The issue of international trade returns quickly
On Wednesday afternoon, market sentiment deteriorated slightly. Today, the optimism of recent weeks has been weakened by reports from the international trade front and revisions to the International Monetary Fund (IMF)'s GDP projections in relation to April's forecasts.
This time, however, it wasn't about customs fight between the US and China, but between the US and the EU. The Office of the US Trade Representative reported that the White House administration is considering imposing new duties on exports from France, Spain, Germany and the UK worth 3.1 billion USD. In response, the EU is considering maintaining the ban on US exports for the rest of the summer.
Optimistic market sentiment towards the opening of economies was supported by the actions of central banks, but the problems in international trade, which were a plague in 2019, may make this positive sentiment worse, especially as the shape of the recovery path from the recession is still very uncertain.
The more we know, the worse it looks like
Uncertainty is underlined by today's revision of the International Monetary Fund (IMF) forecasts for the world economy.
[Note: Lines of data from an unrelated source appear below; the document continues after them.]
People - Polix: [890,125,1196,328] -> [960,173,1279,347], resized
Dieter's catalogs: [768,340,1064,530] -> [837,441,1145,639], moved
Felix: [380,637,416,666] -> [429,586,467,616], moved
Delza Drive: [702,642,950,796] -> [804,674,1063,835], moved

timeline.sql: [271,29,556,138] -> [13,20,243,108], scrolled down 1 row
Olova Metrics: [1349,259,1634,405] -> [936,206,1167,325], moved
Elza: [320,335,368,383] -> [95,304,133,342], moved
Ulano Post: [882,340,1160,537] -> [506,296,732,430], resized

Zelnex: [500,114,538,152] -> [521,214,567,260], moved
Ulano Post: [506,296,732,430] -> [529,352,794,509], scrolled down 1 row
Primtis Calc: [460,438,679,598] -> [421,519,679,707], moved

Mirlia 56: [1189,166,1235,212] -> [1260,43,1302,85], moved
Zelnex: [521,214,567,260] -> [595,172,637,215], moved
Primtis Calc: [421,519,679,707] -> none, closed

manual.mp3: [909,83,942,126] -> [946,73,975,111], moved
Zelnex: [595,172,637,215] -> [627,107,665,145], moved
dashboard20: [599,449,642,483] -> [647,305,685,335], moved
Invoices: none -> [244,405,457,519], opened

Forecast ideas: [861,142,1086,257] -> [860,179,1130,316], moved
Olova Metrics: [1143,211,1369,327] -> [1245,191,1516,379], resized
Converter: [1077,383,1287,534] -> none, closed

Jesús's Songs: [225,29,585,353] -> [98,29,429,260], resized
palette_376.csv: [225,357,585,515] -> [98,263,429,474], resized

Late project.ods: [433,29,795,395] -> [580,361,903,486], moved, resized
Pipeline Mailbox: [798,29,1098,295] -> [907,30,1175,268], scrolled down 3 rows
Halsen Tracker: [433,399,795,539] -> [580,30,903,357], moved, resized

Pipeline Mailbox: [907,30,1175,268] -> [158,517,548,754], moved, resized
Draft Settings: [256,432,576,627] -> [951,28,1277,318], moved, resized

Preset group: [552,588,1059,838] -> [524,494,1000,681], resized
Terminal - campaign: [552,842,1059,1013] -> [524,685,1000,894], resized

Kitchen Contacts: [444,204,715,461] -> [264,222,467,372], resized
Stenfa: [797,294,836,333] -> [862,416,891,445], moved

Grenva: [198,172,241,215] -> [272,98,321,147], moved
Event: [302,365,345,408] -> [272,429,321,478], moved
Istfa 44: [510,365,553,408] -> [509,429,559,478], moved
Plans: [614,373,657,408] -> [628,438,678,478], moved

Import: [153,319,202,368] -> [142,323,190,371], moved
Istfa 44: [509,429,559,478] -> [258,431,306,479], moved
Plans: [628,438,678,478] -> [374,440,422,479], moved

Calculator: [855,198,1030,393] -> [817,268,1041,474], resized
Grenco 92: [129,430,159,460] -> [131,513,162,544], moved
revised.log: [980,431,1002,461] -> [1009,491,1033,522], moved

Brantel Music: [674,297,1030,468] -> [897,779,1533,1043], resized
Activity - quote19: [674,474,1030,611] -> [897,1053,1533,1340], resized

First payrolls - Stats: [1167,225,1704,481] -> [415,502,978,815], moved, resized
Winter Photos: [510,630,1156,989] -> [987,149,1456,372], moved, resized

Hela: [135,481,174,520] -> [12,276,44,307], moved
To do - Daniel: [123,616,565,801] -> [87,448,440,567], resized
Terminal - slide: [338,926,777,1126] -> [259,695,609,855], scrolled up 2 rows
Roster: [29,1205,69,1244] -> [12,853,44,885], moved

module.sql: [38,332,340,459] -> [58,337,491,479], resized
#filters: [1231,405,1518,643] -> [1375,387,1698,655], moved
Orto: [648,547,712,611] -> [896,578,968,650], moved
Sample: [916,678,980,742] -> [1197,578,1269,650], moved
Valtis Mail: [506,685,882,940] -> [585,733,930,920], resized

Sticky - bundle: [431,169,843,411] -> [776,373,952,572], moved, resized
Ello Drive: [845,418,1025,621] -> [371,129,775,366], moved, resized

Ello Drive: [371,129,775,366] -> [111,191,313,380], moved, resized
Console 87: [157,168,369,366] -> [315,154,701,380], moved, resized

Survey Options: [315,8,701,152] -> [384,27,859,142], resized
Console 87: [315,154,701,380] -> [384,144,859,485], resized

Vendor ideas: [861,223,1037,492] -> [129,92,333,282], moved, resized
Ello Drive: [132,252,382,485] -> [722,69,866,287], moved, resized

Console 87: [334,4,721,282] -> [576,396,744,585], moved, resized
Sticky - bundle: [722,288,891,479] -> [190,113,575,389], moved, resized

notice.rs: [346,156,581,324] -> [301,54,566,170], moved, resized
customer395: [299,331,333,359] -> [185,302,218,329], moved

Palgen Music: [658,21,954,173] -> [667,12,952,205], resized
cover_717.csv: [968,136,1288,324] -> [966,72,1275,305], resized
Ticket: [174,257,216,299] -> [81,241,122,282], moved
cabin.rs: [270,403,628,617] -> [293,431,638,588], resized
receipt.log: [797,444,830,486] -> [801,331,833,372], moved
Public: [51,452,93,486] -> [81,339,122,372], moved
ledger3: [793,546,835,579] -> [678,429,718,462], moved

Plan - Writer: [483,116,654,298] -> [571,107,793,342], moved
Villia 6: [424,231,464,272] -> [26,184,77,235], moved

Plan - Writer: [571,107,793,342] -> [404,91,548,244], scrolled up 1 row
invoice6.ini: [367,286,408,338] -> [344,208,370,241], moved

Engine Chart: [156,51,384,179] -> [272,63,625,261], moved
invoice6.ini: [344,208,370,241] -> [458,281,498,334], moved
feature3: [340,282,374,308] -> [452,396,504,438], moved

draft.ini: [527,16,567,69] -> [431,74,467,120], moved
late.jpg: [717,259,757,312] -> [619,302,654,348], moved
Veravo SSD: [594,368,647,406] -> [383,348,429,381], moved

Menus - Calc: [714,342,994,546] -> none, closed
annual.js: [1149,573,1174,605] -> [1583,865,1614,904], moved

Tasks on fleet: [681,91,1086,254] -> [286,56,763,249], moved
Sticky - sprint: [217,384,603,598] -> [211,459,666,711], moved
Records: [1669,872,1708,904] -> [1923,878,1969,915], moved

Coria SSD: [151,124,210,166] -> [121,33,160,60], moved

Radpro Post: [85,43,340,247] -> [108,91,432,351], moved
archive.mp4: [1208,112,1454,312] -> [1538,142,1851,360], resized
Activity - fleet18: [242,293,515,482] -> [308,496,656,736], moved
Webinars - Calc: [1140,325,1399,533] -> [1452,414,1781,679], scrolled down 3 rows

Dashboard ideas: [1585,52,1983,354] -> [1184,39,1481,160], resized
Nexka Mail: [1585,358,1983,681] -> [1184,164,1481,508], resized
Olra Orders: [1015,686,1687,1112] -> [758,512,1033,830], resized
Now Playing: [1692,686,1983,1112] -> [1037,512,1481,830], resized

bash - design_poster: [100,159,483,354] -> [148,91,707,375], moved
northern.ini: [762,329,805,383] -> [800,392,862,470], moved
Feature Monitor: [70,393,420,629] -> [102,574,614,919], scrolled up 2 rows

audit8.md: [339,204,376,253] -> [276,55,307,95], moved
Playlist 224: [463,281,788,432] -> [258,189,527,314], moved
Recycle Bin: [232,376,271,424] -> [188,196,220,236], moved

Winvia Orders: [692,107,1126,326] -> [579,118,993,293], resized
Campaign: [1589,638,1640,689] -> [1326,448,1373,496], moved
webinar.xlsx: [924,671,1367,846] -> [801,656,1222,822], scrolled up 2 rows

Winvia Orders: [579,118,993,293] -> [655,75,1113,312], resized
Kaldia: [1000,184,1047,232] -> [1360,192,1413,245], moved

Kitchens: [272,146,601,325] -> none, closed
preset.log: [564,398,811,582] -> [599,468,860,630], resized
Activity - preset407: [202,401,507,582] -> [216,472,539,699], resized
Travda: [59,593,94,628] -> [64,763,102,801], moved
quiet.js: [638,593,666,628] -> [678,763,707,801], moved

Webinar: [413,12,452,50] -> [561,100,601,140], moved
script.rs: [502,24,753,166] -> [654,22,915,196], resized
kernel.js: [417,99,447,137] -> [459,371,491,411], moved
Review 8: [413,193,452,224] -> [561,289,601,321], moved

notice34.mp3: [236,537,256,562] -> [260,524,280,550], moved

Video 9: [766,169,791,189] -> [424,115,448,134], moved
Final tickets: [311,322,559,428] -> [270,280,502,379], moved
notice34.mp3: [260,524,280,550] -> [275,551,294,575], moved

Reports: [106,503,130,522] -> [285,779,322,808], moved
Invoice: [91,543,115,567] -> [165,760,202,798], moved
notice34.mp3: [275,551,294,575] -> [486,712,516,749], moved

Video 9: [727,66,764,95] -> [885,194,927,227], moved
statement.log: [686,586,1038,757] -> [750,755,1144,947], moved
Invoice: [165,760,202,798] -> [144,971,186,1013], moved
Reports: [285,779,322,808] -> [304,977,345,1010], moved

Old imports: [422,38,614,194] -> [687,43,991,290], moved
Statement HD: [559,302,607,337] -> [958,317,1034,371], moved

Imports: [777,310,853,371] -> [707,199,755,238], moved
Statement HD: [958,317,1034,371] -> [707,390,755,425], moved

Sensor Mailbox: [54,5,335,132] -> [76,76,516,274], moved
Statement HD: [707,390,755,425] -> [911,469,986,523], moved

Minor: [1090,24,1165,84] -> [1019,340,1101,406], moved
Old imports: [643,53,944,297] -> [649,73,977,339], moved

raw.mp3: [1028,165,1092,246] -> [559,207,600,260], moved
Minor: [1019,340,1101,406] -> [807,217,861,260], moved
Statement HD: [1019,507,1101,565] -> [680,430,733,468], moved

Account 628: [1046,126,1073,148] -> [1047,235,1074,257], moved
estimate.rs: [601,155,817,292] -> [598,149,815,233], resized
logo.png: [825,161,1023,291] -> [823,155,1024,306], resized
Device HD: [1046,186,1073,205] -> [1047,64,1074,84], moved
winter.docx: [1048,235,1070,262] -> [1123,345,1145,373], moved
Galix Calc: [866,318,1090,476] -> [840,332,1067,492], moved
The IMF estimates that the global economy will contract even more this year and that the path for a return next year will be slower than expected in April. According to the latest projections, global GDP is expected to shrink by 4.9% this year. It is expected to contract this year by 4.9% (3% in April) and grow at a pace of 5.4% in 2021. (vs 5.4% in April).
As a result, according to the IMF's estimates, the loss to the world due to the recession will amount to 12.5 trillion USD this year (against about 11 trillion USD of the announced fiscal stimulation). The combination of another potential US trade fight with the EU and a revision of the IMF projection (and in the background, the rapid increase in the number of cases in the southern US states) scared market participants a little on Wednesday.
Mainly the most risky assets were incurring losses. Market indexes recorded losses on both sides of the ocean of about 2-3% for the largest economies. We have observed the strengthening of the dollar, but - given the information, we have received and taking into account the changes from previous days - these were rather small fluctuations of the US currency. Although the EUR/USD quotations fell slightly below the 1.13 boundary in the afternoon, it was about 0.3% below yesterday's closing, and the dollar was still a long way from paring losses even from the last two trading days.
As a result, the basket of the zloty weakened in relation to the main currencies. The USD/PLN exchange rate rose to nearly 3.96 PLN and the EUR/PLN to 4.46 PLN. However, these are the levels observed in the past two weeks. This limited range of fluctuations may potentially change if it turns out that today's weakening of sentiment is permanent. A correction of optimism in recent weeks could strengthen the dollar in the global market, negatively affecting emerging currencies, including the zloty.